Moving into the spiritual realm, I have an unshakeable sense of duty to put good out into the world. This is why I strive to help others to do their best works regardless of how it benefits myself. Of course, in work, I aim for a sweet spot whereby someone doing their best work overlaps with the goals of the team. And, one has to be pragmatic. 

This is a commitment I take seriously: doing the best work.

This includes doing the best work for the client.

The benchmark I always have is that whatever I am doing, I could stand in front of the CEO and justify it as in the interests of the company. This is the standard I try to keep in the front of my mind so as not to fall into some localized political trap of making moves in some career-advancing sense.

Put bluntly, I have never sought to advance my career. I stick to the principles outlined above and go wherever they take me.

I believe in polymathy as a wholesome approach to life. You’d think that as a technologist, I spent most of my time teaching my kids how to code. I did not. Besides, most of the effort teaching my kids was teaching them how to teach themselves, and each other, especially via first-principles thinking. But in terms of hands-on interventions, I’d say I spent more time reading literature and building stuff together than we did doing tech stuff.

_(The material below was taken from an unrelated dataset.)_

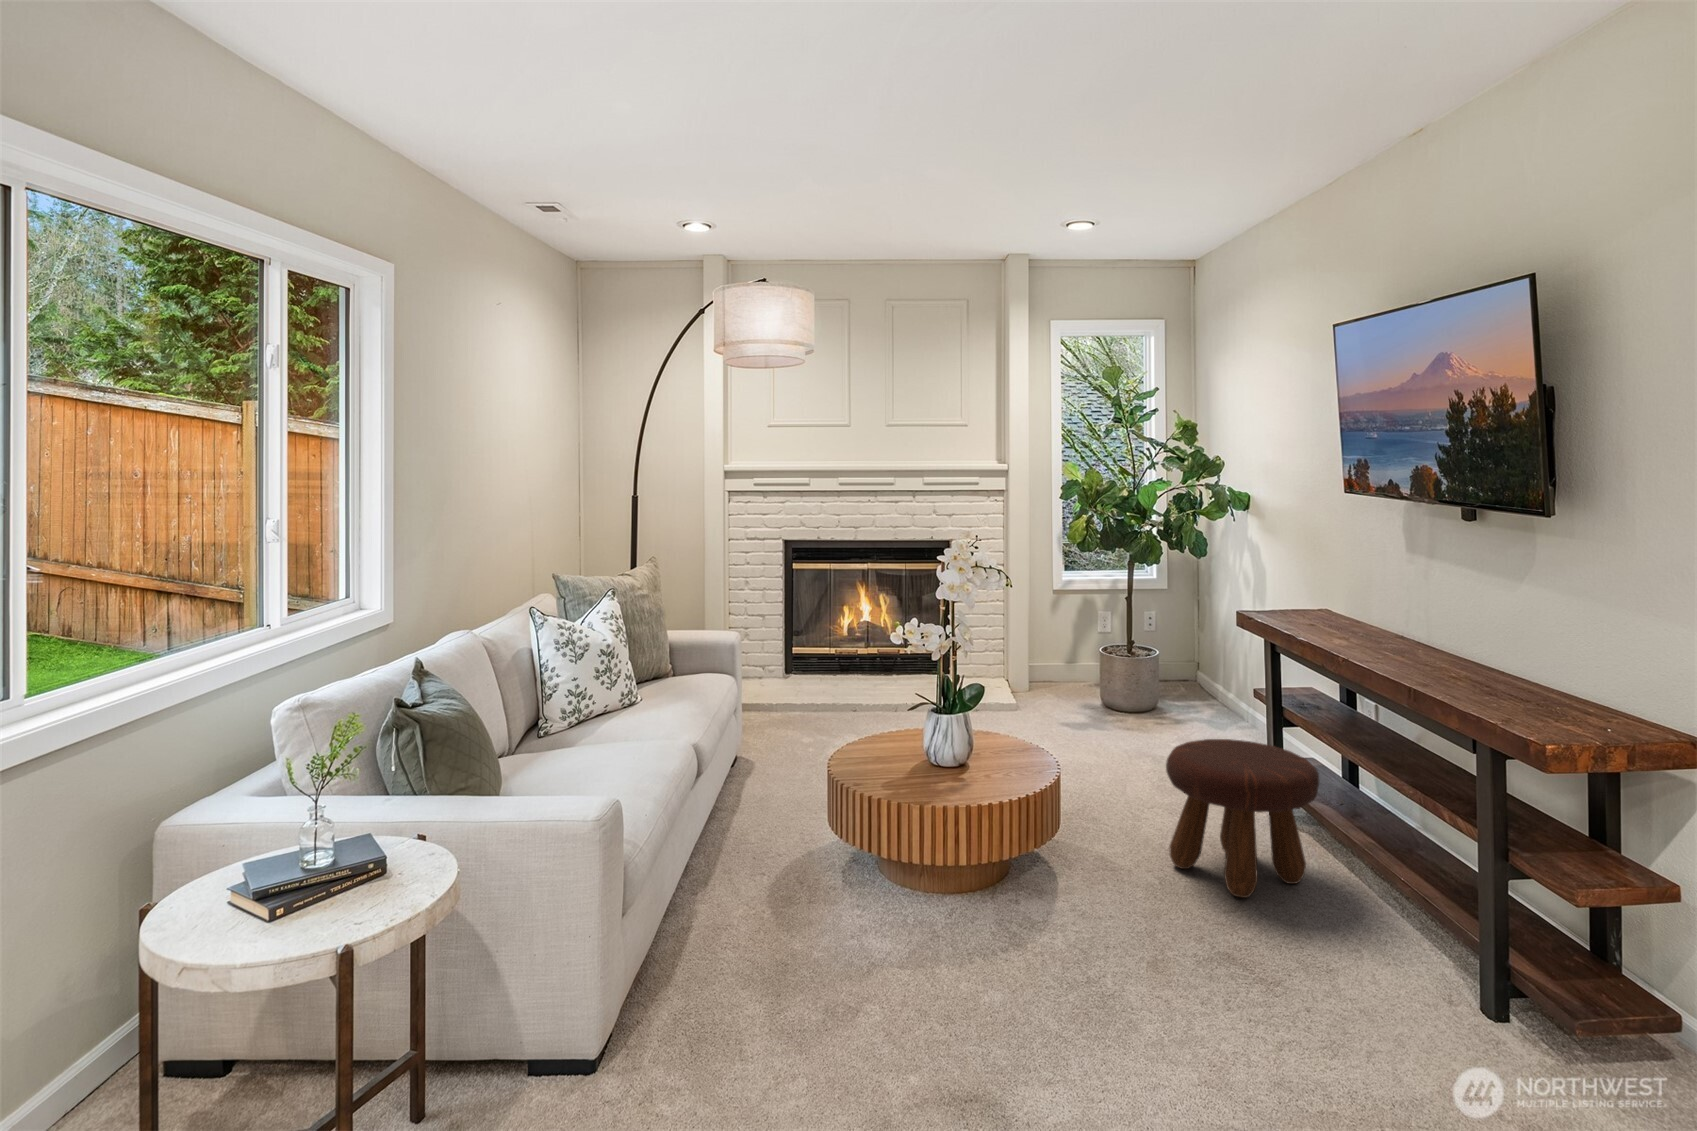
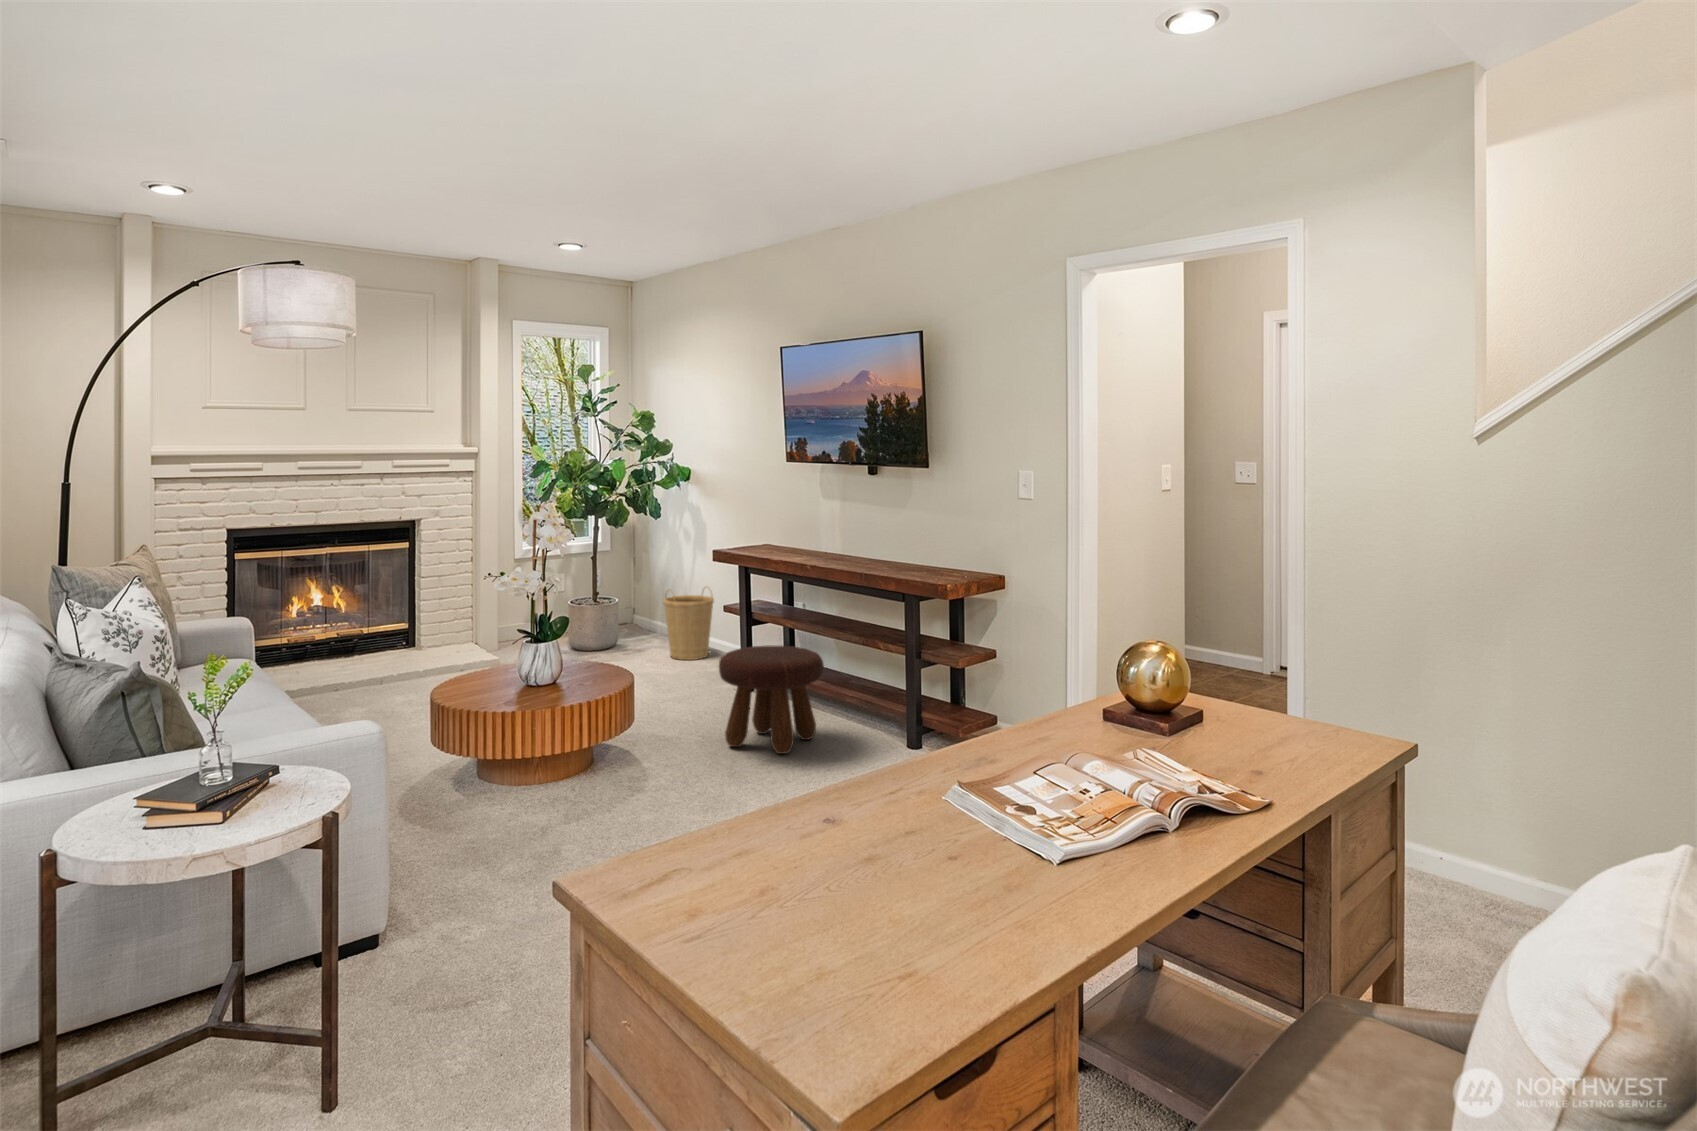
basket: none [1182,637,1248,728] -> present [663,590,714,660]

I saw the overarching goal was to encourage enthusiasm and creativity. As such, one should be able to find satisfaction in any subject through the lens of curiosity. When visiting the book store, we would pick up magazines about unfamiliar subjects and try to decode their patterns and motivations. This was not just a method to keep an open mind, but a recognition that many of the greatest ideas in history came about via synthesis and applied pattern recognition.

Above all else, and perhaps as a conclusion to my philosophical outlook, the pursuit of first principles extends to an attitude that wherever possible, one should be attempting to build levers if one is privileged to have the opportunity to do so. Don’t build a single AI app when you can build a lever to build a thousand. That could be via inspiring someone else to take up the baton and become the next Newton, or via the exploration of first principles that reveal a lever design versus a point solution.

In life, we are often playing chess, so to speak. You can learn the moves, but you’ll never get far without learning strategies, which are a type of lever. If you build levers, you are always, in some sense, building for a scalable and better future, even if you spend most of your time, as I try to do, living in the moment, grateful for every day on this planet, every cup of tea shared with a loved one or friend, every new discovery that comes my way.

Above all else, I believe in caring: about each other, about craft, about opportunity, about life.

Everything worthwhile falls from caring and curiosity.

I care about your time, so thank you if you got this far. I hope my words provided something more than the time spent reading.